Camino por la calle. Está repleta de gente y ruido pero me siento sola. El humo crea una nube espesa en el aire, lo que lo hace difícil de respirar. Camino despacio, mirando a mi al rededor. La gente pasa por mi lado sin levantar la vista del suelo; algunos caminando rápido y en silencio, otros en grupo, hablando y riendo. Nadie se mira, nadie le ofrece ayuda a aquella abuela que carga con varias bolsas pesadas, nadie se detiene ante el pobre indigente que se muere de frío mientras pide un poco de dinero tirado en el suelo; las madres apartan a sus hijos de aquel pobre perro que anda por la calle, pensando que es malo, sin saber que está perdido; nadie saluda a su vecino ni le pregunta como está, solo se miran como extraños.
Subo en el autobús y busco un sitio que no esté ocupado. El ambiente es silencioso en una parte, pero al fondo se oyen las voces de los jóvenes ansiosos de salir de fiesta. Por la ventana los veo bajar en la siguiente parada; jóvenes inexpertos, disfrutando de la vida, aprovechando cada segundo como si fuera el último. En ese momento uno de ellos enciende un cigarro. Los demás le imitan y yo aparto la vista; todos aparentan ser iguales, comportarse de la misma forma por miedo a ser diferentes.
Luego salgo del autobús y empieza a llover. Veo cómo la gente avanza más rápido, abriendo sus paraguas, huyendo de la lluvia. Dejo de caminar y permito que la lluvia moje mi pelo y mi cara, sintiendo el agua bajar por mis hombros. Miro como la gente rehuye de la lluvia, no quieren que las gotitas de agua toquen sus cuerpos, pero no se dan cuenta de que son la razón por la que están vivos. Con las manos en los bolsillos sigo mi camino.
Avanzo con la mirada fija en el suelo y me topo con una flor que crece entre las grietas de la calzada. Me agacho para verla de cerca; es fea, no es la clase de flor que pondrías de decoración en la entrada de tu casa. Es azul, pero el color es casi inexistente tras la capa de polvo y suciedad que la recubre. Ha sido pisada más de mil veces, ignorada y abandonada a su suerte, pero la flor a conseguido crecer, más allá de todo pronóstico; se abre paso entre las roturas de las baldosas que forman la calle, buscando la luz del sol y la vida que el mundo puede proporcionarle. Ahora caen sobre ella gotitas de agua, limpiándola, haciéndola florecer. Esa pequeña flor que la mayoría de las personas pisa e ignora es otra de las razones por las que deberían dar las gracias de respirar cada día. Me levanto, consciente de ser el centro de las miradas que observan con curiosidad desde los balcones de las casa. Pero no me importan lo que piensen de mí. Igual que a aquella flor, pueden pisarme, ignorarme e intentar silenciarme de este mundo, pero siempre conseguiré la forma de salir adelante.

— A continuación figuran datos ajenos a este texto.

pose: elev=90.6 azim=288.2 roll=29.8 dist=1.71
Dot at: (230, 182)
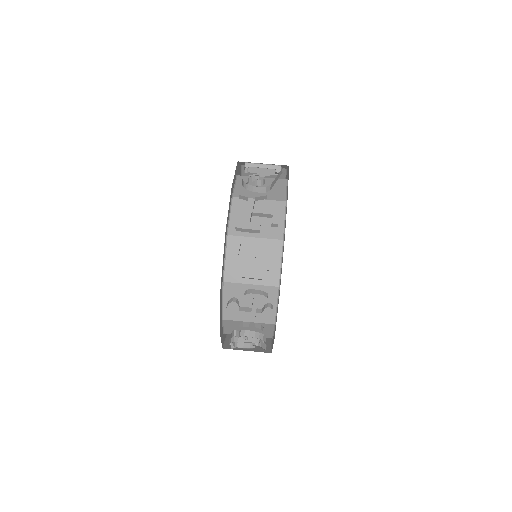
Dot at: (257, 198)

Pienso en todos aquellos que no son conscientes de que deben dar gracias cada mañana por poder abrir los ojos una vez más; cada noche por poder ver las estrellas en el cielo que nos cubre. Todos piensan que somos una raza invencible, pero no saben que no podemos sobrevivir sin otra raza más pequeña que nos lo permita. Por eso me inspiro en las cosas pequeñas, en todo lo que parece insignificante y sin valor a los ojos de los demás, las que sin darnos cuenta completan nuestro día a día, y sin las cuales este lugar al que llamamos Tierra no sería lo mismo. Somos como niños, intentando controlar las piezas de un nuevo juego, creyendo que tenemos el mundo a lo pies.
Y no nos paramos a pensar en que a lo mejor somos nosotros las piezas del juego de otro se más grande y poderoso.